%%

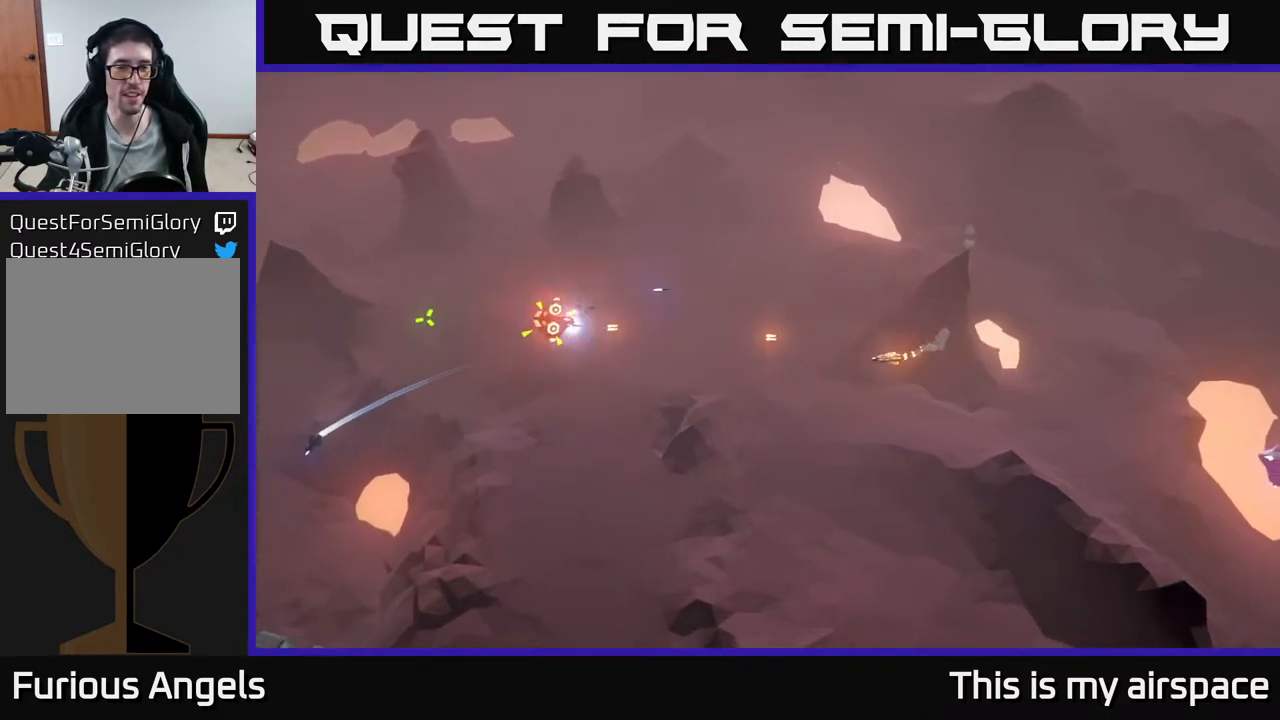
{"buttons": [], "left_stick": "left", "events": [[33, "left_stick", "center"], [350, "left_stick", "left"]]}
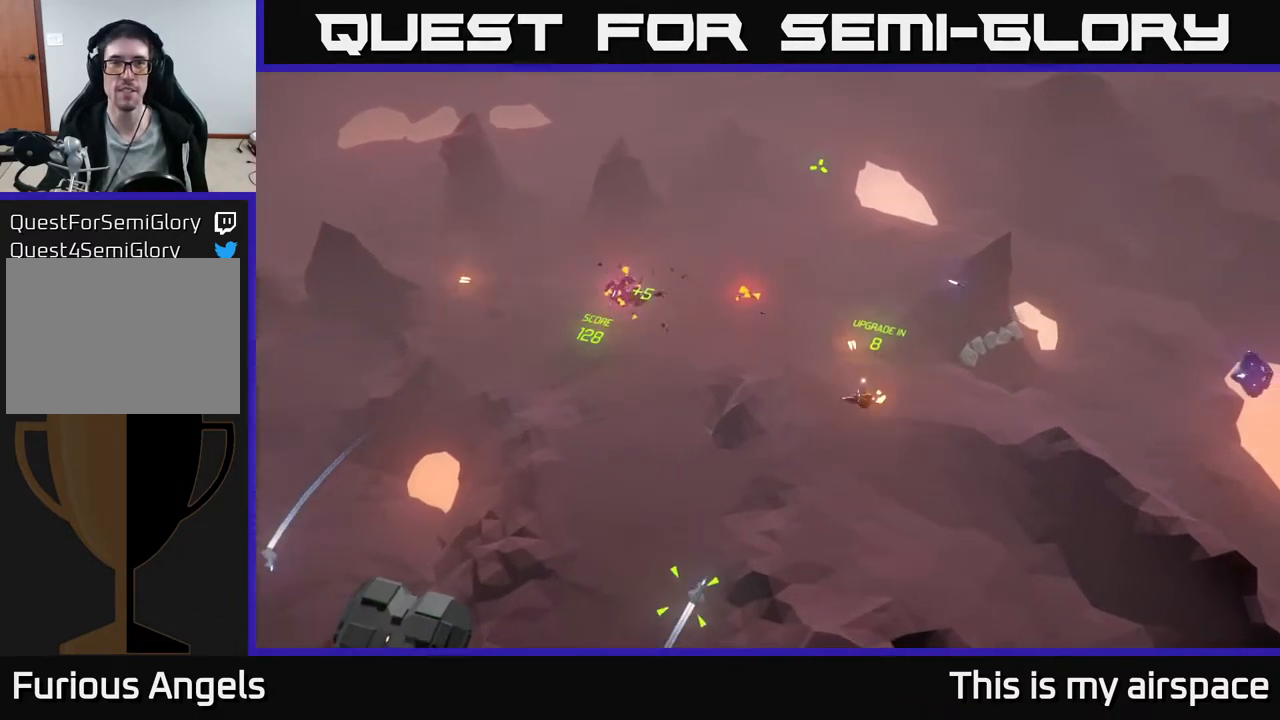
{"buttons": [], "left_stick": "right", "events": [[33, "left_stick", "center"], [350, "left_stick", "right"]]}
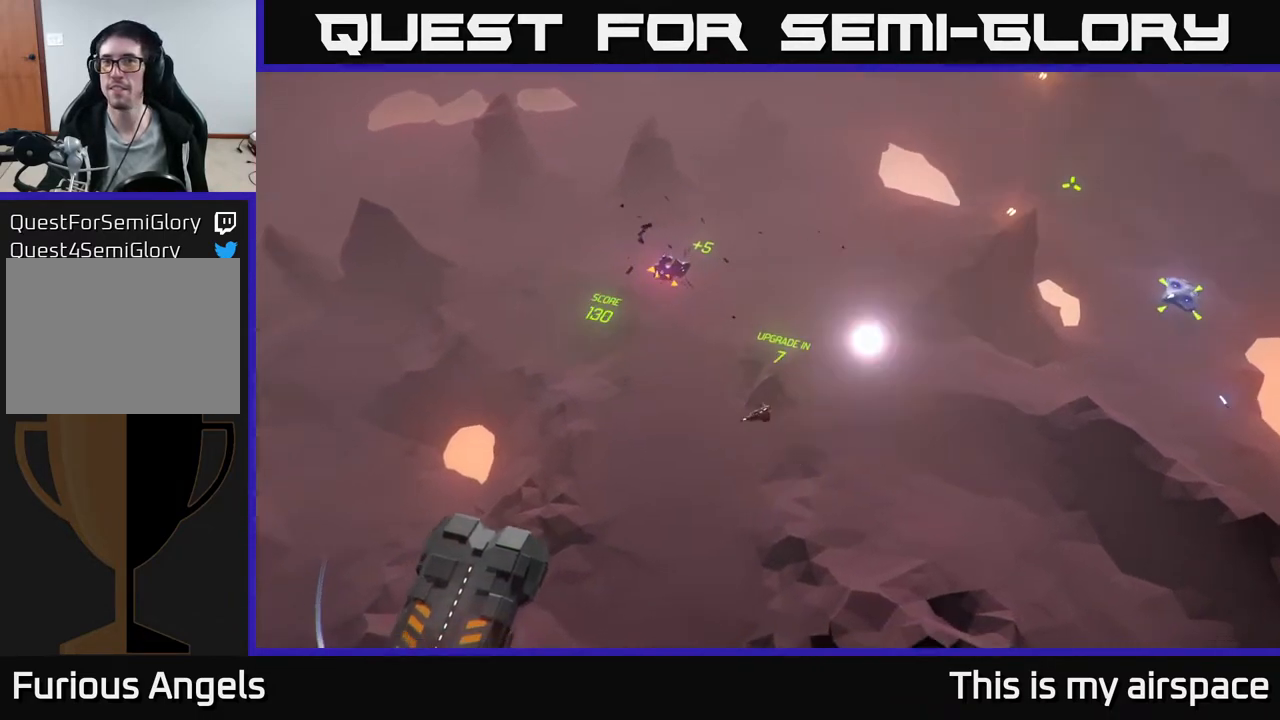
{"buttons": [], "left_stick": "center", "events": [[67, "left_stick", "up-right"], [267, "left_stick", "center"]]}
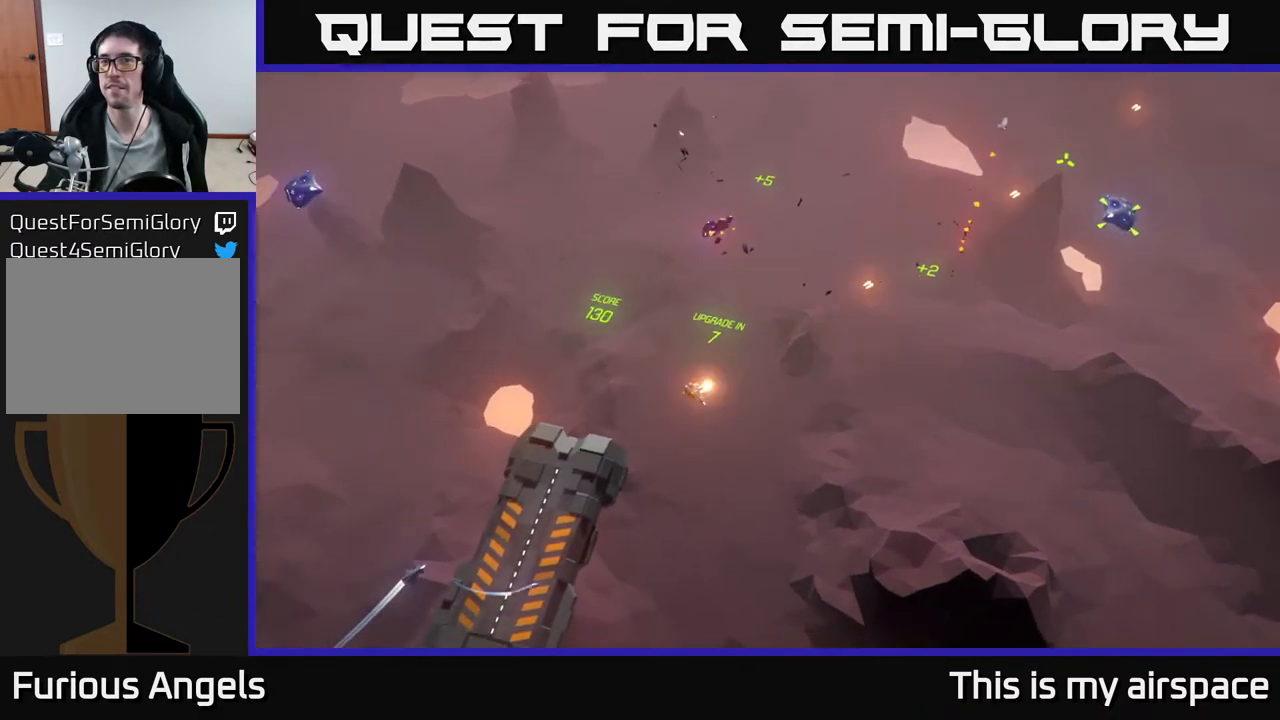
{"buttons": [], "left_stick": "center", "events": [[117, "left_stick", "up"], [317, "left_stick", "center"]]}
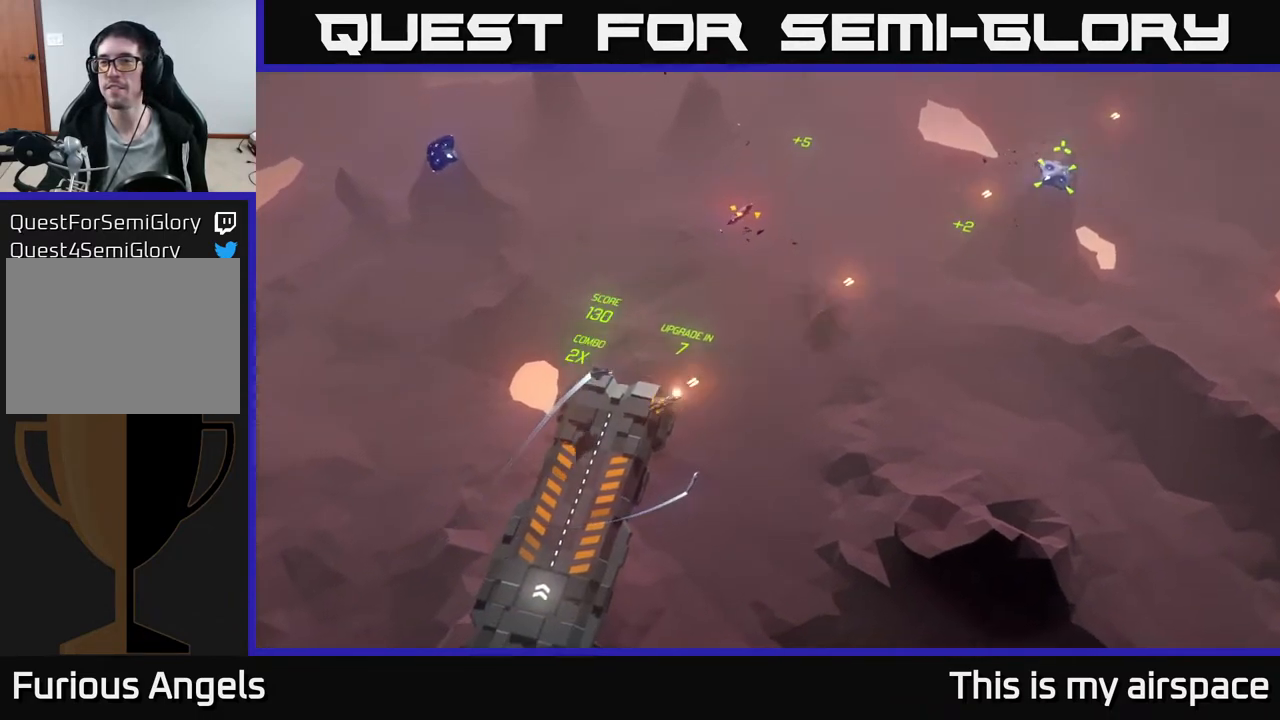
{"buttons": [], "left_stick": "center", "events": []}
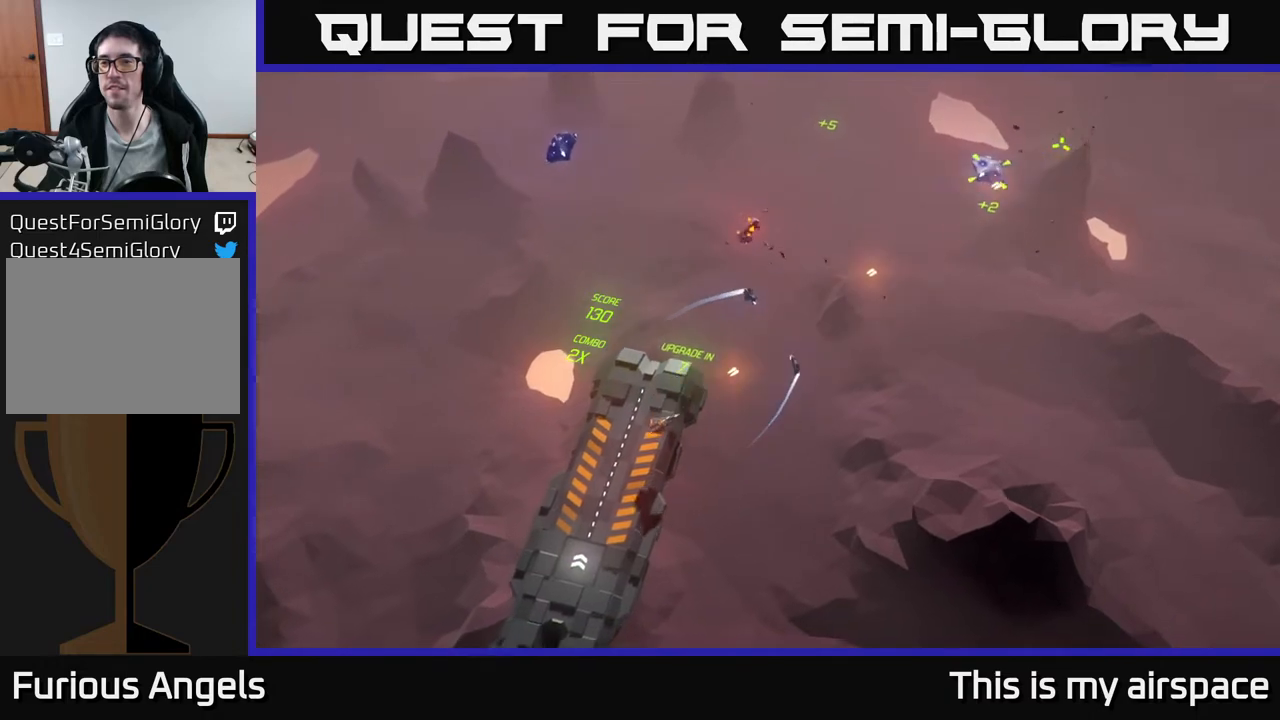
{"buttons": [], "left_stick": "center", "events": [[267, "left_stick", "left"], [467, "left_stick", "center"]]}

%%

◆ **Exercise instructions**:
A count is wanted, and nothing else: the lines of this listing that include the word "right".

◆ **Completed task**:
2